Открой глаза, Фемида!

22
18
20
22
24
26
28
30

– Как тебе фильм? – поинтересовался он.

– Очень хороший, только грустный немного.

– Я думал продолжение снять о том, кто кем стал и как живет. Но там вообще тоска получится. Ни у кого жизнь не сложилась, разве что у тебя. Бывшая моя жена теперь учительница физкультуры в нашей школе, Давыдкина – швея-надомница, Гречин в охране, стоит у входа в универсаме, сечет, чтобы не выносили товар мимо кассы; Саленко танцевала по клубам – без лифчика, как ей и предсказывали, да и сейчас, несмотря на свои тридцать пять, тем же самым занимается, только теперь не в крутых клубах, а в каких-то забегаловках. Фигура у нее и сейчас дай бог, только лицо… короче, видно, что не девочка. Ташков в армии на контракте… Леня Фишкин, правда, в какой-то финансовой организации, но он переехал куда-то, сменил телефон – затихарился, одним словом… Так если перечислять, то особо довольных жизнью и нет… Если тебя интересуют подробности, давай завтра встретимся вечерком в баре, что напротив твоего дома: посидим, выпьем, поговорим…

– Я не пью.

– Я не напиваться тебя приглашаю. Просто возьмем бутылочку винца и за часок с ней управимся.

– Не обещаю: не знаю, как завтра у меня со временем.

– Буду ждать звонка.

– Погоди, – вдруг вспомнил Высоков, – а ты и вправду номинировался на телевизионную премию?

– Что-то вроде того. Номинировалась передача, которую я снимал. Это Ипат, то есть Пашка Ипатьев, сделал свою программу. Называлась «Город принял»… Смотрел, наверное…

– Не смотрел, но слышал о ней. Это ведь криминальные новости?

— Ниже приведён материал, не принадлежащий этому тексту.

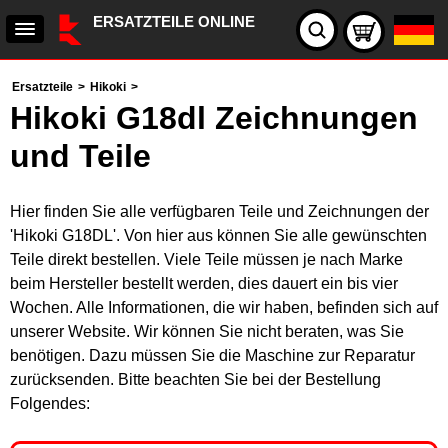
ERSATZTEILE ONLINE
Ersatzteile
>
Hikoki
>
Hikoki G18dl Zeichnungen
und Teile
Hier finden Sie alle verfügbaren Teile und Zeichnungen der
'Hikoki G18DL'. Von hier aus können Sie alle gewünschten
Teile direkt bestellen. Viele Teile müssen je nach Marke
beim Hersteller bestellt werden, dies dauert ein bis vier
Wochen. Alle Informationen, die wir haben, befinden sich auf
unserer Website. Wir können Sie nicht beraten, was Sie
benötigen. Dazu müssen Sie die Maschine zur Reparatur
zurücksenden. Bitte beachten Sie bei der Bestellung
Folgendes:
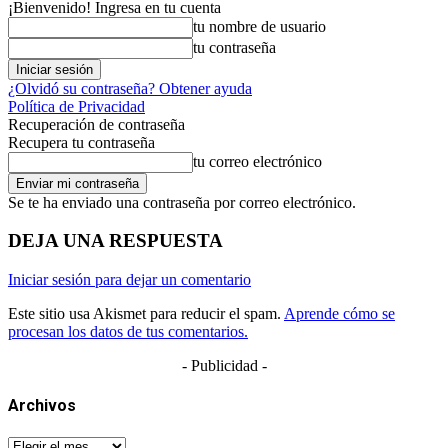
¡Bienvenido! Ingresa en tu cuenta
tu nombre de usuario
tu contraseña
¿Olvidó su contraseña? Obtener ayuda
Política de Privacidad
Recuperación de contraseña
Recupera tu contraseña
tu correo electrónico
Se te ha enviado una contraseña por correo electrónico.
DEJA UNA RESPUESTA
Iniciar sesión para dejar un comentario
Este sitio usa Akismet para reducir el spam.
Aprende cómo se
procesan los datos de tus comentarios.
- Publicidad -
Archivos
Archivos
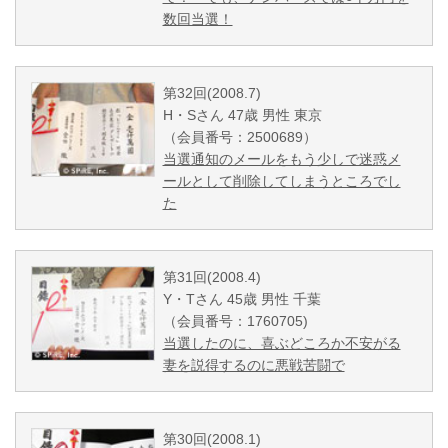
数回当選！
第32回(2008.7)
H・Sさん 47歳 男性 東京
（会員番号：2500689）
当選通知のメールをもう少しで迷惑メ
ールとして削除してしまうところでし
た
第31回(2008.4)
Y・Tさん 45歳 男性 千葉
（会員番号：1760705)
当選したのに、喜ぶどころか不安がる
妻を説得するのに悪戦苦闘で
第30回(2008.1)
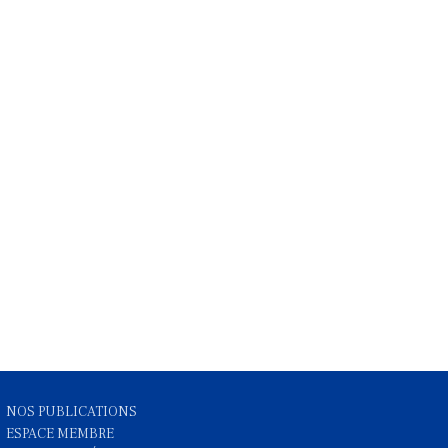
NOS PUBLICATIONS
ESPACE MEMBRE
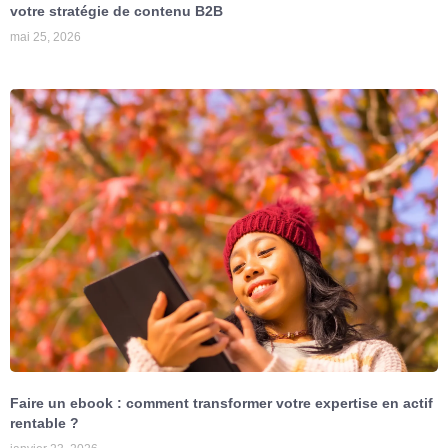
votre stratégie de contenu B2B
mai 25, 2026
Faire un ebook : comment transformer votre expertise en actif
rentable ?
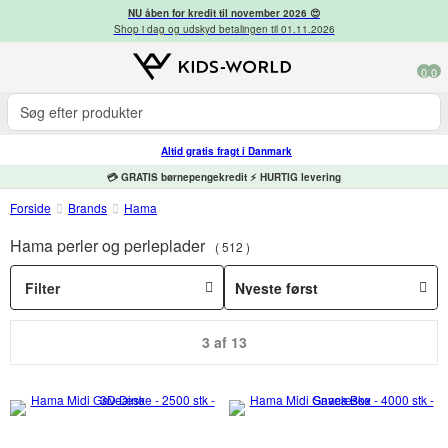
NU åben for kredit til november 2026 😍
Shop i dag og udskyd betalingen til 01.11.2026
0
0
Altid gratis fragt i Danmark
💳 GRATIS børnepengekredit ⚡ HURTIG levering
Forside
Brands
Hama
Hama perler og perleplader
512
Filter
3 af 13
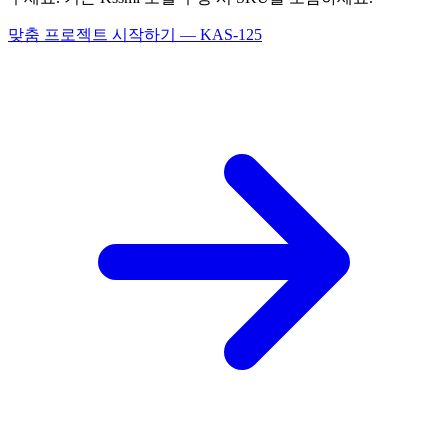
맞춤 프로젝트 시작하기 — KAS-125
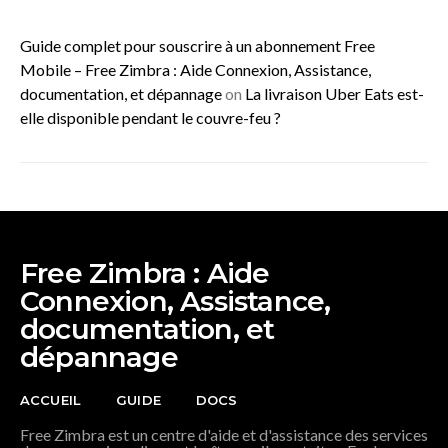
Guide complet pour souscrire à un abonnement Free
Mobile – Free Zimbra : Aide Connexion, Assistance,
documentation, et dépannage
on
La livraison Uber Eats est-
elle disponible pendant le couvre-feu ?
Free Zimbra : Aide
Connexion, Assistance,
documentation, et
dépannage
ACCUEIL
GUIDE
DOCS
Free Zimbra est un centre d'aide et d'assistance des services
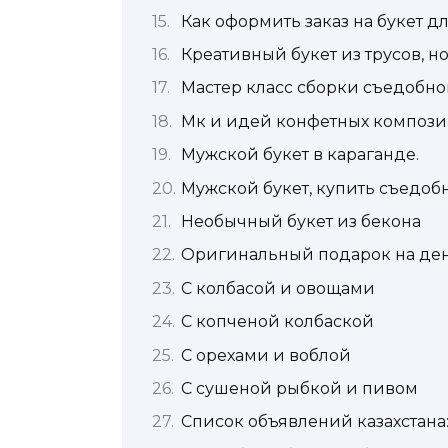
Как оформить заказ на букет 
Креативный букет из трусов, н
Мастер класс сборки съедобно
Мк и идей конфетных композ
Мужской букет в караганде.
Мужской букет, купить съедоб
Необычный букет из бекона
Оригинальный подарок на де
С колбасой и овощами
С копченой колбаской
С орехами и воблой
С сушеной рыбкой и пивом
Список объявлений казахстана:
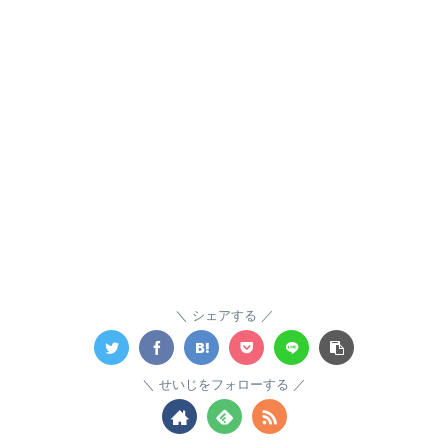
シェアする
せいじをフォローする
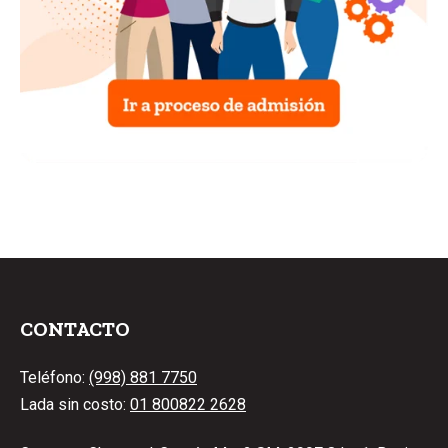
CONTACTO
Teléfono:
(998) 881 7750
Lada sin costo:
01 800822 2628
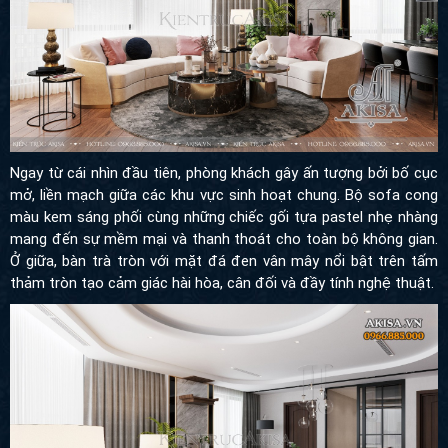
Ngay từ cái nhìn đầu tiên, phòng khách gây ấn tượng bởi bố cục
mở, liền mạch giữa các khu vực sinh hoạt chung. Bộ sofa cong
màu kem sáng phối cùng những chiếc gối tựa pastel nhẹ nhàng
mang đến sự mềm mại và thanh thoát cho toàn bộ không gian.
Ở giữa, bàn trà tròn với mặt đá đen vân mây nổi bật trên tấm
thảm tròn tạo cảm giác hài hòa, cân đối và đầy tính nghệ thuật.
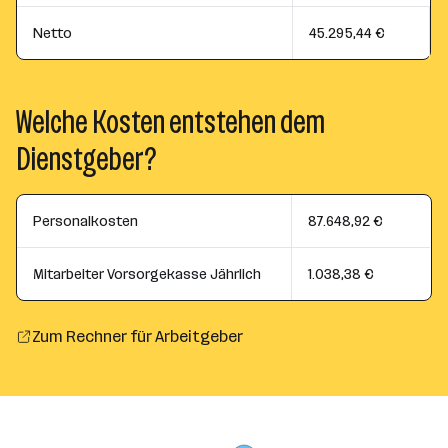
Netto
45.295,44 €
Welche Kosten entstehen dem
Dienstgeber?
Personalkosten
87.648,92 €
Mitarbeiter Vorsorgekasse Jährlich
1.038,38 €
Zum Rechner für Arbeitgeber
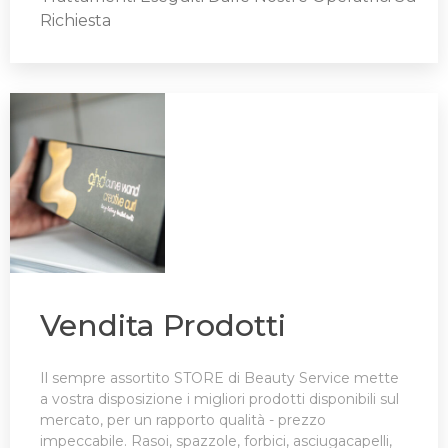
Richiesta
Vendita Prodotti
Il sempre assortito STORE di Beauty Service mette
a vostra disposizione i migliori prodotti disponibili sul
mercato, per un rapporto qualità - prezzo
impeccabile. Rasoi, spazzole, forbici, asciugacapelli,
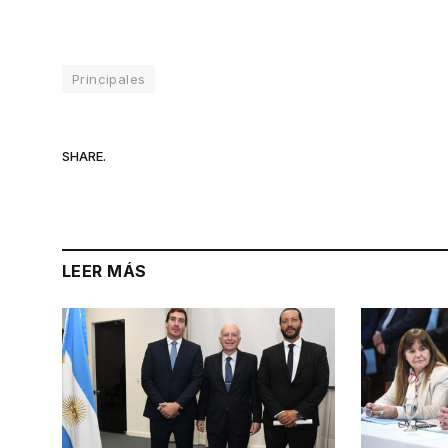
Principales
SHARE.
LEER MÁS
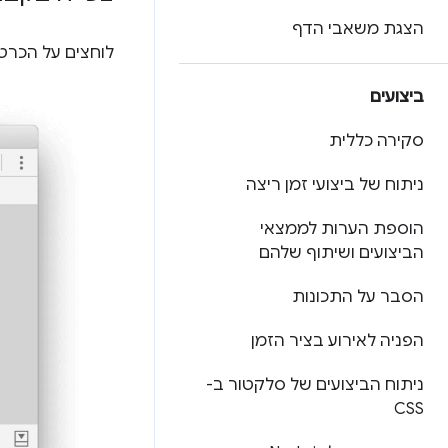
הצגת משאבי הדף
לוחצים על הכרט
ביצועים
סקירה כללית
ניתוח של ביצועי זמן ריצה
הוספת הערות לממצאי
הביצועים ושיתוף שלהם
הסבר על התכונות
הפניה לאירוע בציר הזמן
ניתוח הביצועים של סלקטור ב-
CSS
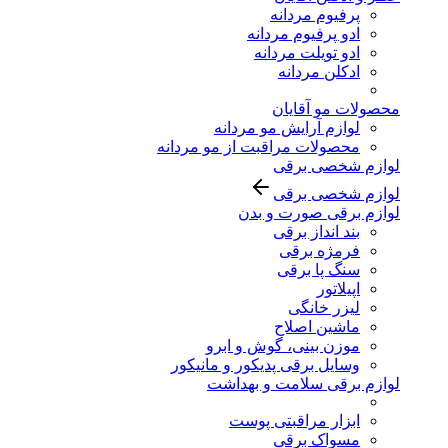
پرفیوم مردانه
ادو پرفیوم مردانه
ادو تویلت مردانه
ادکلن مردانه
محصولات مو آقایان
لوازم آرایش مو مردانه
محصولات مراقبت از مو مردانه
لوازم شخصی برقی
لوازم شخصی برقی
لوازم برقی صورت و بدن
بند انداز برقی
فرمژه برقی
سنگ پا برقی
اپیلاتور
لیزر خانگی
ماشین اصلاح
موزن بینی، گوش و ابرو
وسایل برقی پدیکور و مانیکور
لوازم برقی سلامت و بهداشت
ابزار مراقبتی پوست
مسواک برقی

– Типа того. Очень была популярная передача, ее выдвинули на премию, но не дали, а потом и вовсе закрыли, сказали, что мы очерняем действительность: зачем показывать чиновников-взяточников и казнокрадов, подпольные казино и бордели… Разогнали такой коллектив! Пашка всех лучших собрал, даже с рекламными роликами завязал, хотя в деньгах терял много…

Глава тринадцатая

Высоков не собирался идти в бар, но весь следующий день думал о предложении Лапникова. Идти хотелось, но и к Насте хотелось вернуться пораньше. Он скучал по ней и по ее голосу, хотя сам же и запретил ей звонить ему на работу. Но когда прилетел звонок от бывшего одноклассника, вдруг понял, что заскочить в бар нужно: не на часок, разумеется, а минут на сорок.

– Ну как у тебя со временем? – поинтересовался Алексей.

– К семи подъеду, – пообещал Владимир Васильевич.

Персональный «вольво» подвез его к дому, но во двор заезжать не стал. Высоков сделал вид, что направляется к своему подъезду, а сам, проследив, когда служебная машина скроется из глаз, начал переходить улицу.

Когда-то на месте этого бара было кафе с обшарпанным интерьером, но школьники часто заглядывали сюда, потому что еще два десятка лет назад здесь продавали мороженое на развес и колу в розлив. Мороженое накладывали шариками в металлические вазочки: крем-брюле, черносмородиновое, шоколадное, ореховое, сливочный пломбир, а сверху поливали сиропом. Продавали еще и сухое вино, но на него не было спроса: зачем кому-то тратить лишние деньги, покупая с наценкой, ведь рядом магазин, можно взять там то же самое, только дешевле, и выпить в месте более приятном – например, на лавочке во дворе или на детской площадке.

Помещение изменилось: теперь здесь была длинная барная стойка с высокими стульчиками вдоль нее, в зале несколько столиков, а на стене большой телевизионный экран. За стойкой стояла женщина со знакомым лицом, еще одна в короткой юбочке сидела напротив. Обе смотрели на Высокова и улыбались.

– Ты прости, – вздохнул Лапников, – но я сказал Ленке Саленко, что мы встречаемся, вот и она подвалила.

Женщина в короткой юбочке соскочила со своего стульчика, обняла Владимира Васильевича и поцеловала.